For the ion, the degree of charge is high, and the removal rate of the membrane is high. If the degree of charge is low or uncharged, the removal rate of the membrane is low, so the pH has a great effect on the removal rate of some impurities.
When the water conductivity value is obtained, it must be converted into a TDS value so that it can be entered during software design. For most water sources, the conductivity / TDS ratio is between 1.2 and 1.7. For ROSA design, 1.4 ratios are used for seawater and 1.3 ratios for brackish water. Generally, a good approximate conversion rate can be obtained.
Under standard pressure, the water production drops.
When the element is taken out of the pressure vessel, pour water on the water inlet side of the erected membrane element. Water cannot flow through the membrane element and only overflow from the end face (indicating that the water inlet flow path is completely blocked).
When the protective solution becomes cloudy, it is most likely due to the growth of microorganisms.
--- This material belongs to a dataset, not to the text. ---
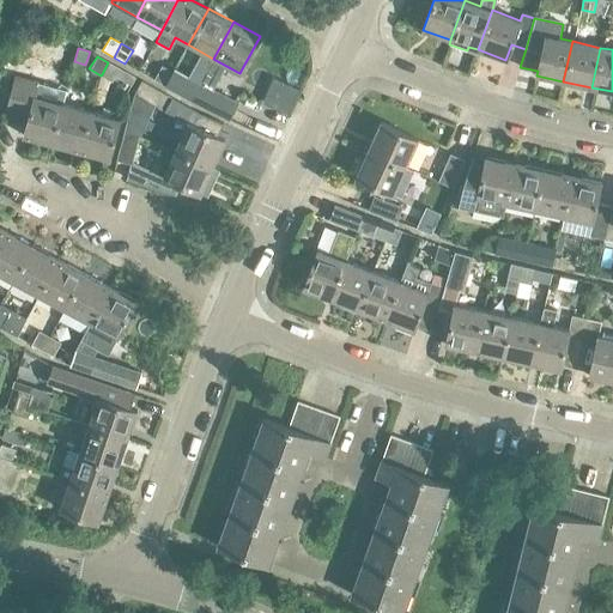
[(108,62),(102,74),(111,80),(117,68),(108,62)]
Membrane elements protected with sodium bisulfite should be checked every three months.
When the protective solution is turbid, remove the membrane from the storage sealed bag and re-immerse it in the fresh protective solution. The protective solution is 1% concentration of food-grade sodium bisulfite. Soak for about 1 hour, then reseal. The membrane should be drained before repacking.
In theory, entering the RO and IX systems should not contain the following impurities: suspended matter, colloids, calcium sulfate, algae, bacteria, oxidants, such as residual chlorine, oil or lipid substances (must be lower than the detection limit of the instrument), organic matter, iron, complexes with iron-organic compounds, metal oxides such as iron, copper, and aluminum corrosion products, and water quality will have a huge impact on the life and performance of RO elements and IX resins.
RO membrane can remove ions and organic matter very well. RO membrane has a higher removal rate than the nanofiltration membrane. Ro usually can remove 99% of salt in feed water and can remove at least 99% organic matter in water.
In order to obtain the best cleaning effect, it is very important to choose the correct cleaning agent and cleaning steps. Incorrect cleaning will actually worsen the system performance. Generally speaking, for inorganic scale pollutants, it is recommended to use acidic cleaning fluids. For microbial or organic pollutants, alkaline cleaning solution is recommended.
When we understand the balance between CO2, HCO3-, and CO3=, we can find the best answer to this question. In a closed system, the relative content of CO2, HCO3-, and CO3= changes with changes in pH. Under the condition of low pH value, CO2 is the main part, in the middle pH range, it is mainly HCO3-, and in the high pH range, it is mainly CO3=.
Due to RO membrane can remove soluble ions but not soluble gases, the CO2 content in the RO produced water is basically the same as the CO2 content in the RO inlet water, but HCO3- and CO3= can often be reduced. This will break the balance between CO2, HCO3- and CO3= in the incoming water. In a series of reactions, CO2 will combine with H2O to undergo the reaction equilibrium shifts until a new equilibrium is established.
If the feedwater contains CO2, the pH value of the RO product water will always decrease. For most RO systems, the pH value of the ro product water will drop by 1 or 2 pH. When the feedwater alkalinity and HCO3- are high, the pH of the produced water drops even more.
A very small amount of incoming water, containing less CO2, HCO3- or CO3= so that there is less change in the pH value of the produced water. In some countries and regions, there are regulations for the pH value of drinking water, generally 6.5 to 9.0. This is to prevent corrosion of the water pipeline, and drinking low pH water will not cause any health problems by itself. It is well known that many commercially available carbonated drinks have a pH between 2 and 4.